By Melissa Myers and Michael J. Tucker, April 2017 Issue.
Michael J. Tucker: We’re continuing to see same-sex couples who are weighing the pros and cons of getting married.
Melissa Myers: Yes, we’ve noticed that a few couples aren’t taking into account all the benefits or disadvantages related to spousal status.
Tucker: For folks who have saved for retirement in 401(k) plans, IRAs or similar programs, consider that leaving an 401(k) or IRA to a spouse gives him or her a lot more income tax deferral options than to an unmarried domestic partner.
Myers: The income tax difference in the long run could be huge.
Tucker: It could even be HUGE. Surviving spouses don’t have to start withdrawing the spousal rollover IRA until age 70 and a half!
Myers: It can create a big income tax deferral opportunity for the surviving spouse if the IRA owner dies at a relatively young age.
Tucker: Probate law also helps surviving spouses more than it helps surviving domestic partners.
Myers: Even if there’s no will, a surviving spouse is entitled to some or all of the estate, depending on who the other heirs are.
Tucker: Whereas an unmarried domestic partner isn’t legally an heir at all in an estate with no will.
Myers: Of course, in Arizona and other community property states, the surviving spouse already owns half of the community property of the marriage.
Tucker: By contrast, unmarried domestic partners don’t have any automatic entitlement to what their partner earns or acquires during the relationship.
Myers: Other benefit programs with safety nets for surviving spouses include government and military pensions, Social Security and many private-employer pensions as well.
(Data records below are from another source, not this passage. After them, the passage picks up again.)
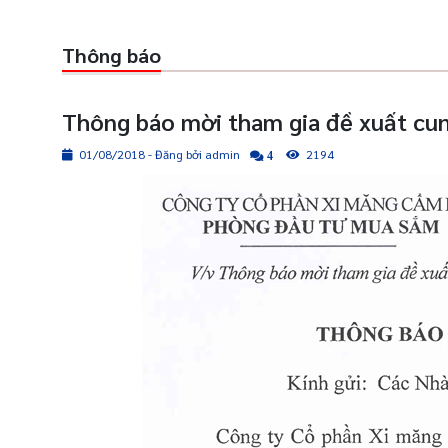
Thông báo
Thông báo mời tham gia đề xuất cung
01/08/2018 - Đăng bởi admin
2194
4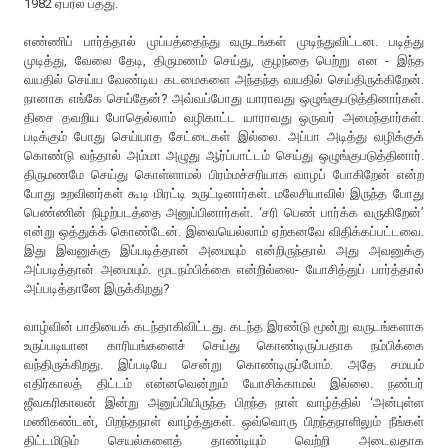
1982 ஏப்ரல் பத்து.
எண்ணிப் பார்த்தால் முப்பத்தைந்து வருடங்கள் முடிந்துவிட்டன. படித்து
முடித்து, வேலை தேடி, திருமணம் செய்து, குழந்தை பெற்று என - இந்த
வயதில் செய்ய வேண்டிய கடமைகளை அந்தந்த வயதில் செய்திருக்கிறேன்.
நானாக எங்கே செய்தேன்? அவ்வப்போது யாராவது ஒழுங்குபடுத்தினார்கள்.
திசை தவறிய போதெல்லாம் வழிகாட்ட யாராவது ஒருவர் அமைந்தார்கள்.
படிக்கும் போது செய்யாத சேட்டைகள் இல்லை. அப்பா அடித்து வழிக்குக்
கொண்டு வந்தால் அம்மா அழுது ஆர்ப்பாட்டம் செய்து ஒழுங்குபடுத்தினார்.
திருமணமே செய்து கொள்ளாமல் பிரம்மச்சரியாக வாழப் போகிறேன் என்ற
போது உறவினர்கள் கூடி மிரட்டி உருட்டினார்கள். மலேசியாவில் இருந்த போது
பெண்ணின் நிழற்படத்தை அனுப்பினார்கள். ‘சரி பெண் பார்க்க வருகிறேன்’
என்று ஒத்துக்க் கொண்டேன். இவையெல்லாம் ஏற்கனவே விதிக்கப்பட்டவை.
இது இவனுக்கு இப்படித்தான் அமையும் என்றிருந்தால் அது அவனுக்கு
அப்படித்தான் அமையும். மூடநம்பிக்கை என்றில்லை- யோசித்துப் பார்த்தால்
அப்படித்தானே இருக்கிறது?
வாழ்வின் பாதியைக் கடந்தாகிவிட்டது. கடந்த இரண்டு மூன்று வருடங்களாக
உருப்படியான காரியங்களைச் செய்து கொண்டிருப்பதாக நம்பிக்கை
வந்திருக்கிறது. இப்படியே சென்று கொண்டிருப்போம். அதே சமயம்
எதிர்காலத் திட்டம் என்னவென்றும் யோசிக்காமல் இல்லை. நண்பர்
ஜீவகரிகாலன் இன்று அனுப்பியிருந்த பிறந்த நாள் வாழ்த்தில் ‘அன்புள்ள
மணிகண்டன், பிறந்தநாள் வாழ்த்துகள். ஒவ்வொரு பிறந்தநாளிலும் நீங்கள்
திட்டமிடும் செயல்களைத் தாண்டியும் வெற்றி அடைவதாக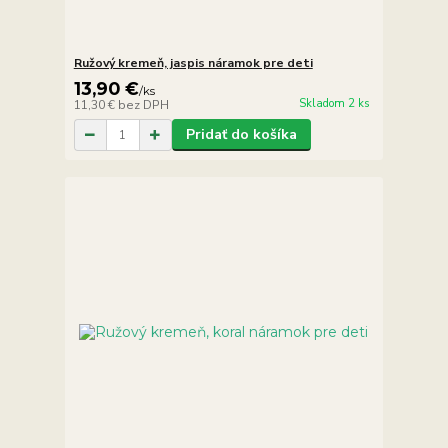
Ružový kremeň, jaspis náramok pre deti
13,90 €
/
ks
Skladom 2 ks
11,30 €
bez DPH
Pridať do košíka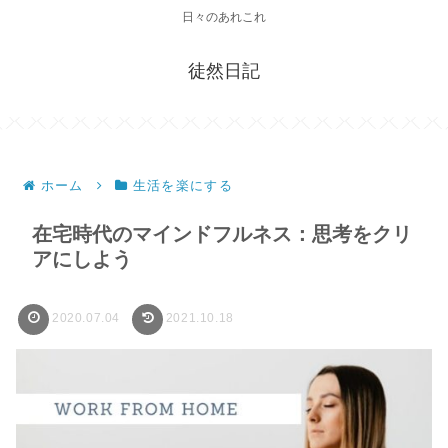
日々のあれこれ
徒然日記
ホーム
生活を楽にする
在宅時代のマインドフルネス：思考をクリ
アにしよう
2020.07.04
2021.10.18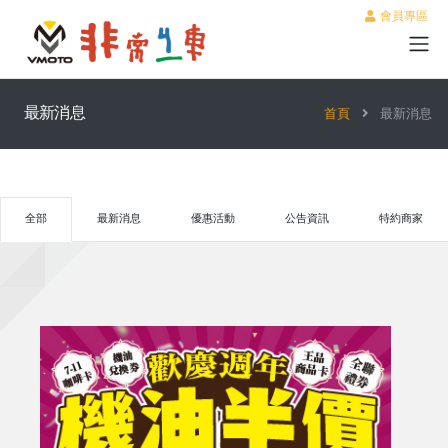
會員專區
最新消息
首頁
最新消息
全部
最新消息
優惠活動
公告資訊
特約商家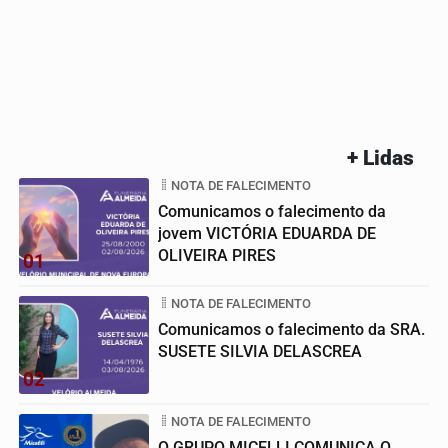
+ Lidas
NOTA DE FALECIMENTO
Comunicamos o falecimento da
jovem VICTÓRIA EDUARDA DE
OLIVEIRA PIRES
01
NOTA DE FALECIMENTO
Comunicamos o falecimento da SRA.
SUSETE SILVIA DELASCREA
02
NOTA DE FALECIMENTO
O GRUPO MICELLI COMUNICA O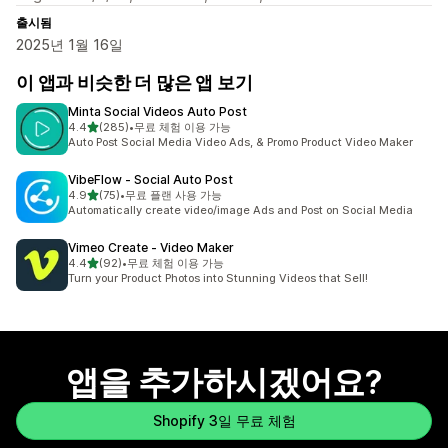
출시됨
2025년 1월 16일
이 앱과 비슷한 더 많은 앱 보기
Minta Social Videos Auto Post
별 5개 중
4.4
(285)
•
무료 체험 이용 가능
총 리뷰 285개
Auto Post Social Media Video Ads, & Promo Product Video Maker
VibeFlow ‑ Social Auto Post
별 5개 중
4.9
(75)
•
무료 플랜 사용 가능
총 리뷰 75개
Automatically create video/image Ads and Post on Social Media
Vimeo Create ‑ Video Maker
별 5개 중
4.4
(92)
•
무료 체험 이용 가능
총 리뷰 92개
Turn your Product Photos into Stunning Videos that Sell!
앱을 추가하시겠어요?
Shopify 3일 무료 체험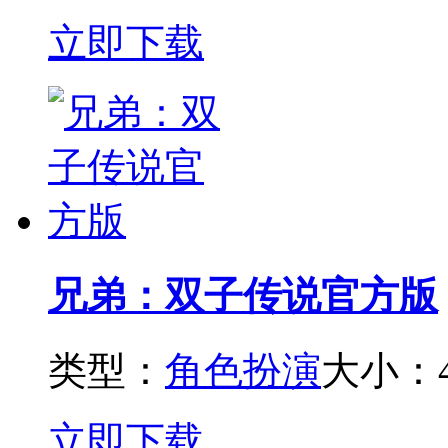
立即下载
兄弟：双子传说官方版
类型：
角色扮演
大小：4
立即下载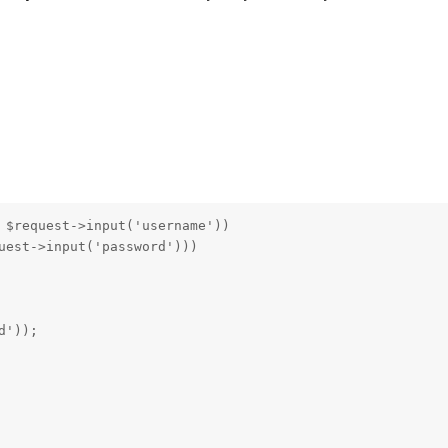
 $request->input('username'))

uest->input('password')))

'));
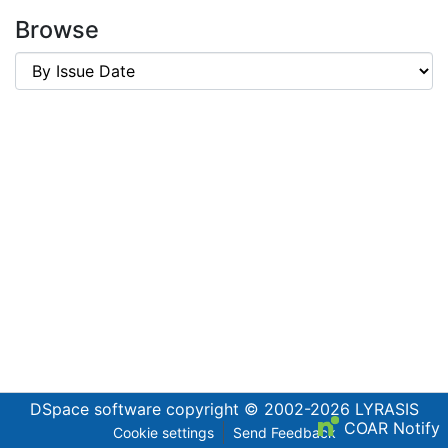
Browse
DSpace software
copyright © 2002-2026
LYRASIS
COAR Notify
Cookie settings
Send Feedback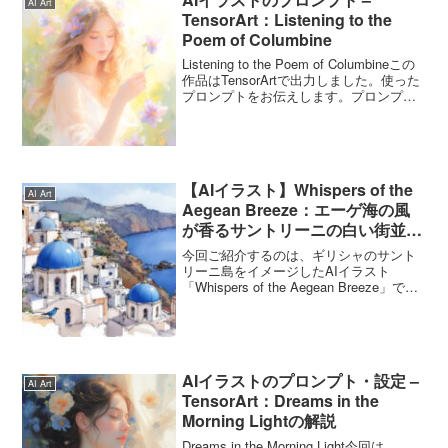
AI Art
TensorArt：Listening to the
Poem of Columbine
Listening to the Poem of Columbineこの
作品はTensorArtで出力しました。使った
プロンプトをお伝えします。プロンプト
は自由に使ってくださいね。Listening to
the Poem of Colum...
【AIイラスト】Whispers of the
AI Art
Aegean Breeze：エーゲ海の風
が香るサントリーニの白い街並み
｜TensorArt作品紹介
今回ご紹介するのは、ギリシャのサント
リーニ島をイメージしたAIイラスト
「Whispers of the Aegean Breeze」で
す。真っ白な建物と青いドーム屋根が連
なる街並みが、穏やかなエーゲ海を背景
に広がります。陽光が建物の曲線をや...
AIイラストのプロンプト・設定 –
AI Art
TensorArt：Dreams in the
Morning Lightの解説
Dreams in the Morning Light今回は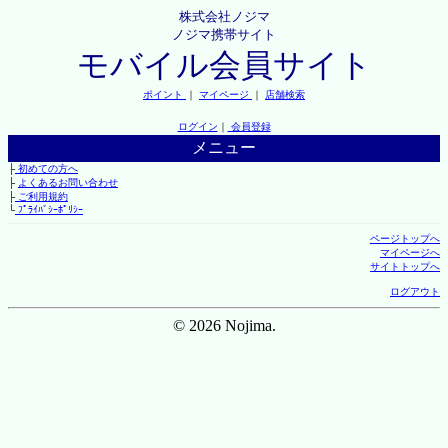
株式会社ノジマ
ノジマ携帯サイト
モバイル会員サイト
ポイント
｜
マイページ
｜
店舗検索
ログイン
｜
会員登録
メニュー
├
初めての方へ
├
よくあるお問い合わせ
├
ご利用規約
└
ﾌﾟﾗｲﾊﾞｼｰﾎﾟﾘｼｰ
ページトップへ
マイページへ
サイトトップへ
ログアウト
© 2026 Nojima.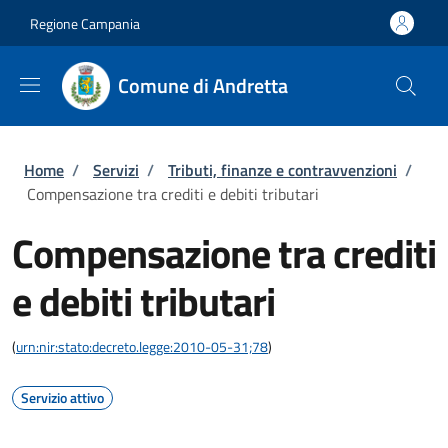
Salta al contenuto principale
Skip to footer content
Regione Campania
Comune di Andretta
Briciole di pane
Home
/
Servizi
/
Tributi, finanze e contravvenzioni
/
Compensazione tra crediti e debiti tributari
Compensazione tra crediti
e debiti tributari
(
urn:nir:stato:decreto.legge:2010-05-31;78
)
Servizio attivo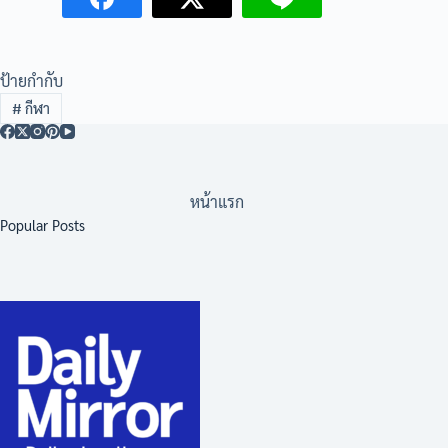
ป้ายกำกับ
#
กีฬา
หน้าแรก
Popular Posts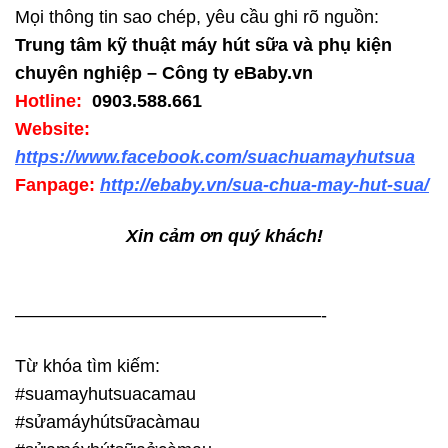
Mọi thông tin sao chép, yêu cầu ghi rõ nguồn:
Trung tâm kỹ thuật máy hút sữa và phụ kiện
chuyên nghiệp – Công ty eBaby.vn
Hotline:
0903.588.661
Website:
https://www.facebook.com/suachuamayhutsua
Fanpage:
http://ebaby.vn/sua-chua-may-hut-sua/
Xin cảm ơn quý khách!
—————————————————-
Từ khóa tìm kiếm:
#suamayhutsuacamau
#sửamáyhútsữacàmau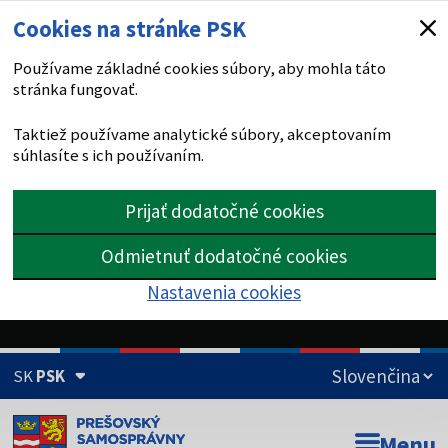
Cookies na stránke PSK
Používame základné cookies súbory, aby mohla táto
stránka fungovať.
Taktiež používame analytické súbory, akceptovaním
súhlasíte s ich používaním.
Prijať dodatočné cookies
Odmietnuť dodatočné cookies
Nastavenia cookies
SK
PSK
Doména psk.sk je oficiálna
Menu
Tucker: Social Security surviving spouse benefits alone could be a significant motivation to marry, particularly if one partner’s earnings record is significantly stronger than the others.
Myers: That could be important for some couples. For example, if the one without a big Social Security retirement check is the one who lives longer.
Tucker: That’s because everyone who is eligible for Social Security retirement benefits has their benefit calculated based on their own earnings record. But someone whose spouse had a much stronger earnings record could get a spousal benefit based on the spouse’s earnings record that exceeds his or her own retirement benefit.
Myers: With respect to their Social Security retirement benefits, as opposed to survivor benefits, some couples can get married to open up more flexibility and choice regarding which retirement benefits to take and when to take them.
Tucker: Here’s another issue. Spouses also have rights to bring wrongful death lawsuits if their husband or wife is killed accidentally, whereas unmarried domestic parents do not.
Myers: The analysis of whether marriage helps or hurts such couples is different from one case to another.
Tucker: And an ever-popular reason to get married is to benefit from one or both spouse’s employer-provided spousal benefits, mainly employer-provided health insurance.
Tucker: I don’t want to ignore the reasons why people might not want to get married.
Myers: People should think twice before marrying someone with a lot of debt or risk.
Tucker: Like the fiancé with $300,000 in student loan debt, unpaid taxes, YUGE credit card bills or with a lot of risk from their business or profession.
Myers: Even though those risks can be minimized by prenuptial agreements, in many cases, we hope our readers will consider these factors when determining the decision that’s right for them.
Editor’s Note: This material has been provided for general informational purposes only and does not constitute either tax or legal advice. Investors should consult a tax or legal professional regarding their individual situation. Neither Camelback nor Commonwealth offers tax or legal advice.